Arbeitswelt: Der Big Brother Award 2009 in der Kategorie „Arbeitswelt“ geht an die versammelte Gesellschaft derer, die dem Wahn erlegen sind, man erhielte produktive und motivierte Mitarbeiterinnen und Mitarbeiter durch umfassende Überwachung und Abbildung von Leistung in Zahlen. Stellvertretend für diese Gesellschaft und als Punktsieger in der Kategorie „Kuriosität“ wird die Claas GmbH für ihren Mähdrescher mit Wanze ausgezeichnet. Genannt werden folgende Firmen: Deutsche Bahn, Deutsche Post, Lidl, Deutsche Telekom, Drogeriekette Müller, Kreisverwaltung Schleswig-Flensburg, Uni Kassel, HDI Gerling, Bäckerei Sehne, Kik Textilien, Helmut Naujoks, Claas Landmaschinen.
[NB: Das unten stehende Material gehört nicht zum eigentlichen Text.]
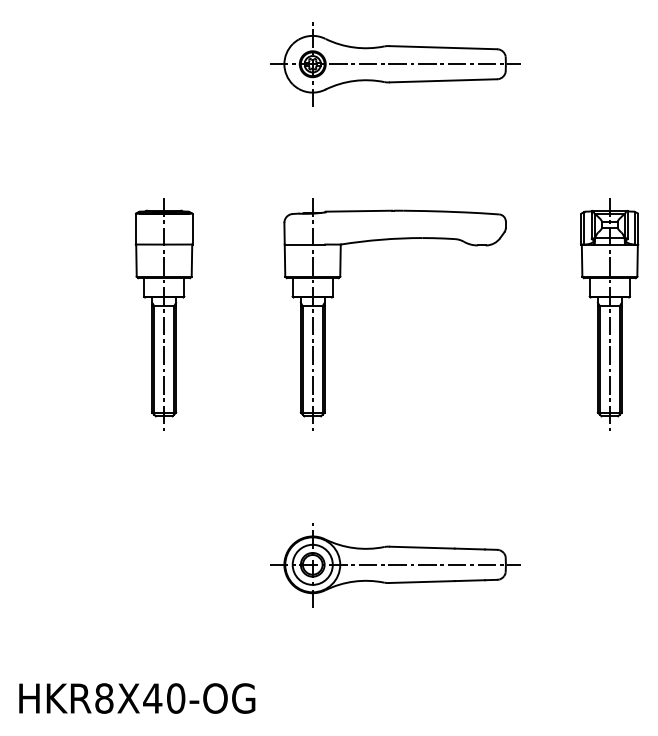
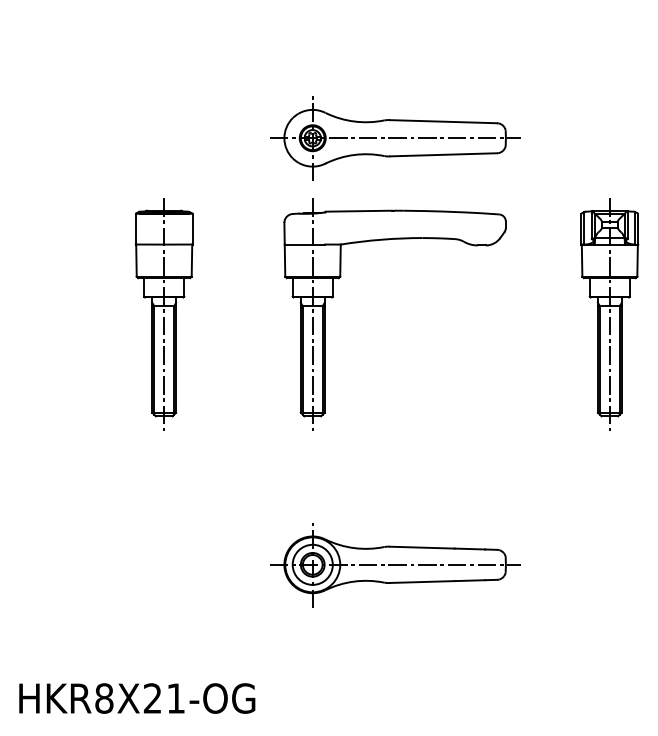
part at (395, 64) position: (395, 64) -> (395, 138)
text at (164, 698): HKR8X40-OG -> HKR8X21-OG
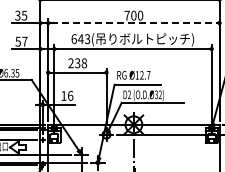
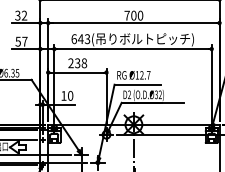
text at (24, 15): 35 -> 32
line at (134, 23): dashed -> solid
text at (70, 95): 16 -> 10
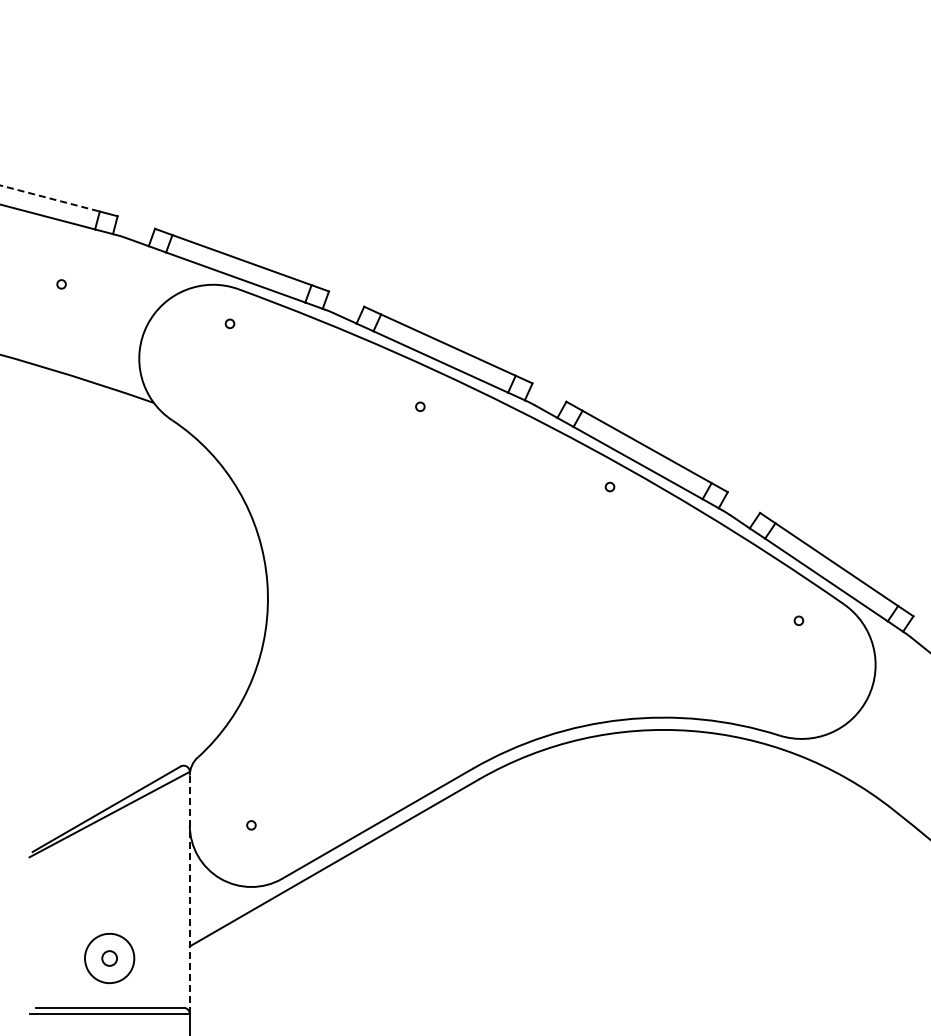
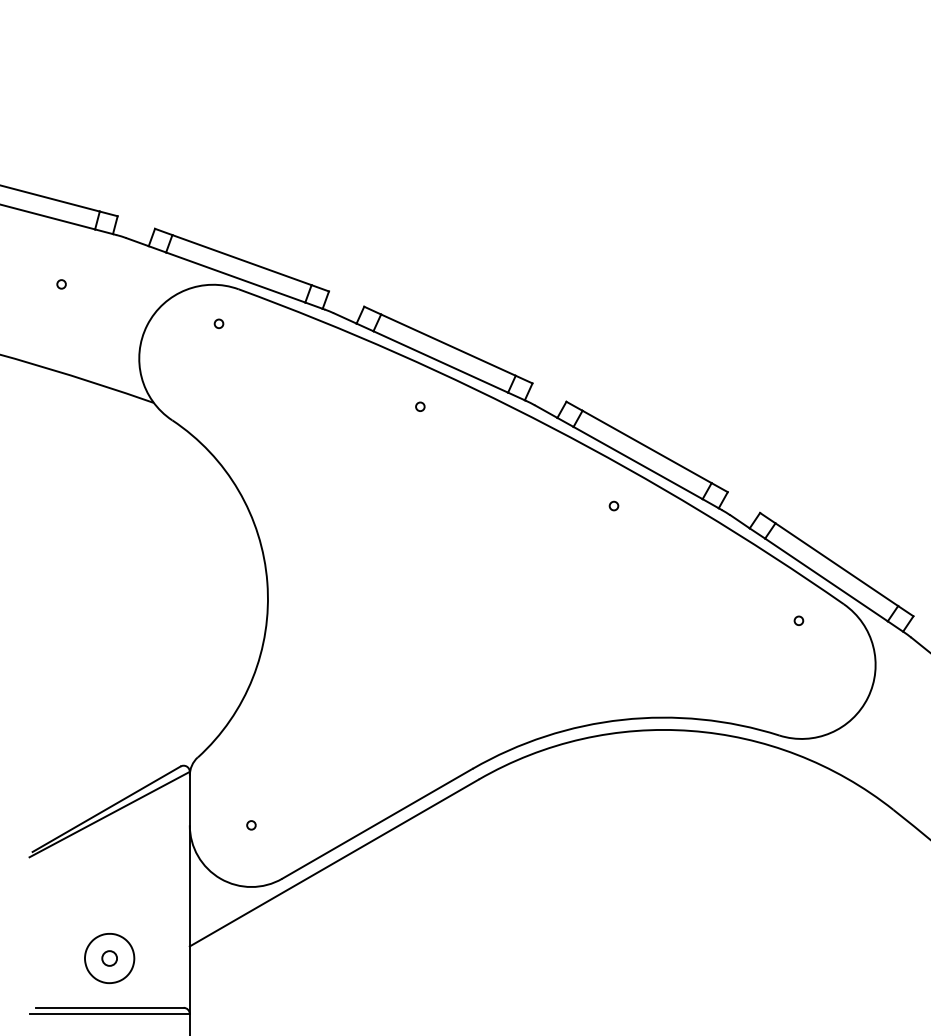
line at (50, 198): dashed -> solid
circle at (229, 323) position: (229, 323) -> (218, 323)
circle at (609, 486) position: (609, 486) -> (613, 505)
line at (189, 892): dashed -> solid
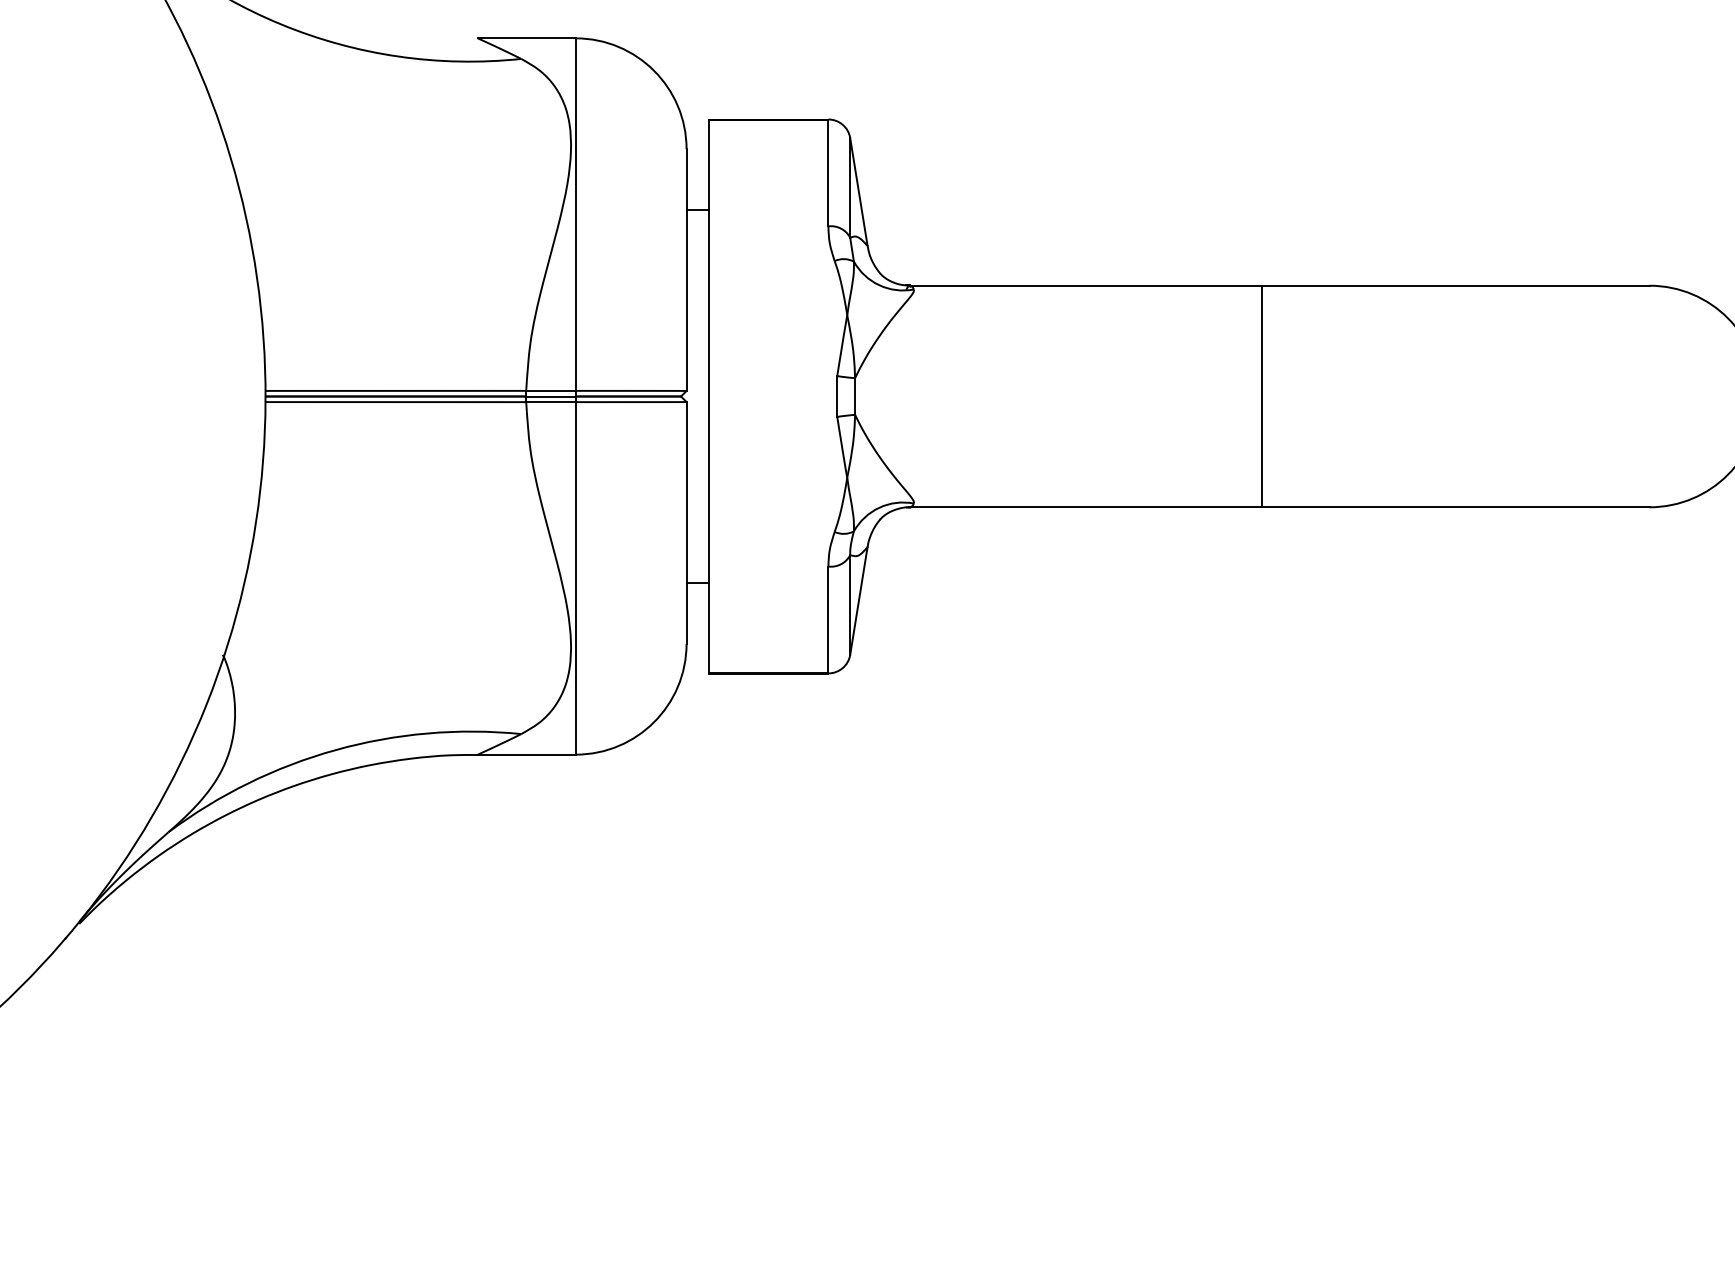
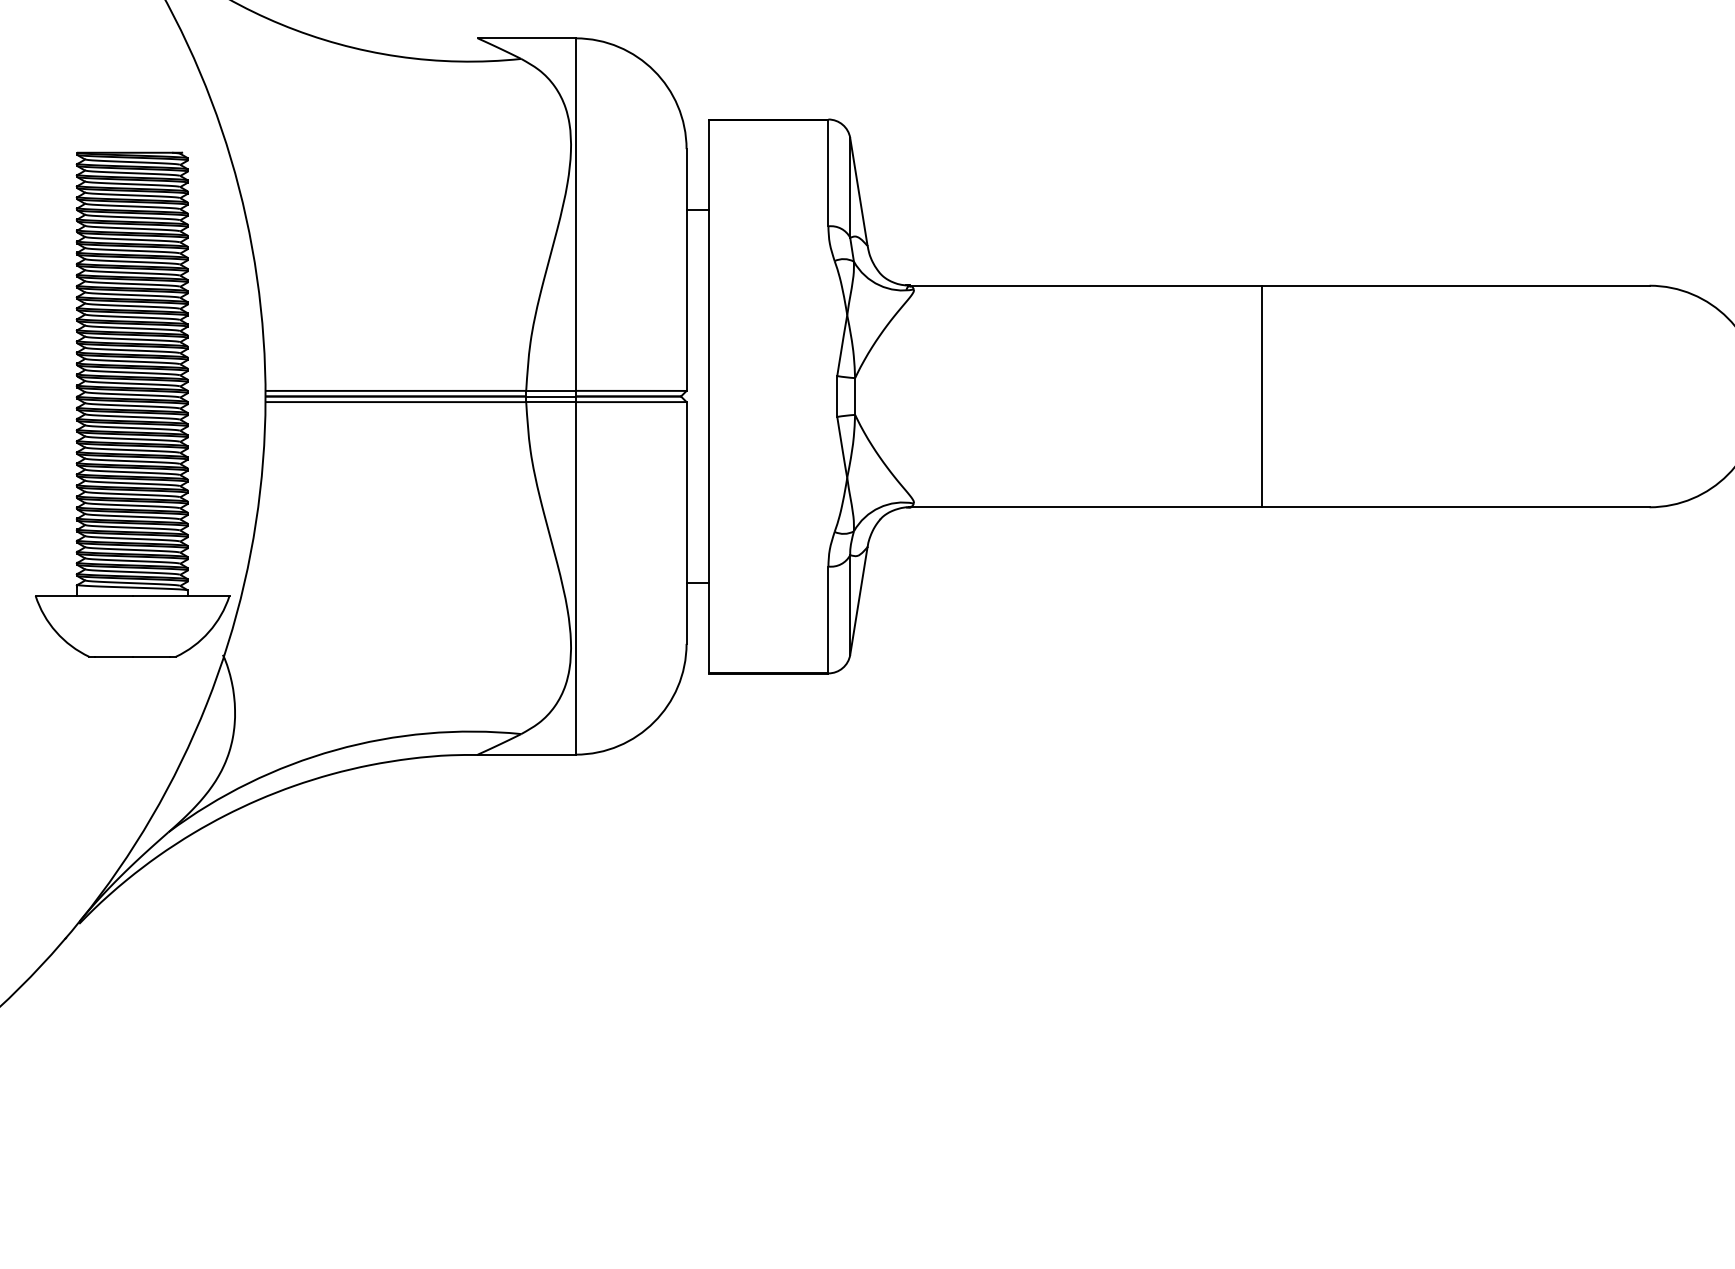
part at (132, 404): none -> present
Lebenswerk: Bundesinnenminister Wolfgang Schäuble erhält den Big Brother Award in der Kategorie „Lifetime“ für den Umbau des BKA in ein zentrales deutsches FBI mit geheimpolizeilichen Befugnissen zur präventiven Vorfeldausforschung, für die Legalisierung der heimlichen Online-Durchsuchung von Computern, für die Errichtung einer gemeinsamen Anti-Terror-Datei sowie einer neuen Abhörzentrale für alle Sicherheitsbehörden. Besonders „preiswürdig“ sind Schäubles obsessive Bestrebungen, den demokratischen Rechtsstaat in einen präventiv-autoritären Sicherheitsstaat umzubauen. Dies führte zu einer gefährlichen Entgrenzung von Polizei, Geheimdiensten und Militär und damit zu einer Gefährdung von Bürgerrechten, Datenschutz und Demokratie.
Behörden: Preisträger in dieser Kategorie ist das Berliner Organisationskomitee der Leichtathletik-WM. Es wird ausgezeichnet für sein Verlangen gegenüber Journalisten, dass diese Zustimmung geben zu einer umfassenden Überprüfung ihrer persönlichen Daten durch die Sicherheitsbehörden. Damit hat es unter einem nur schlecht getarnten Deckmäntelchen namens Sicherheit ein erhebliches Vergehen an einem Grundwert eines freiheitlichen Staatswesens, nämlich der Pressefreiheit, begangen.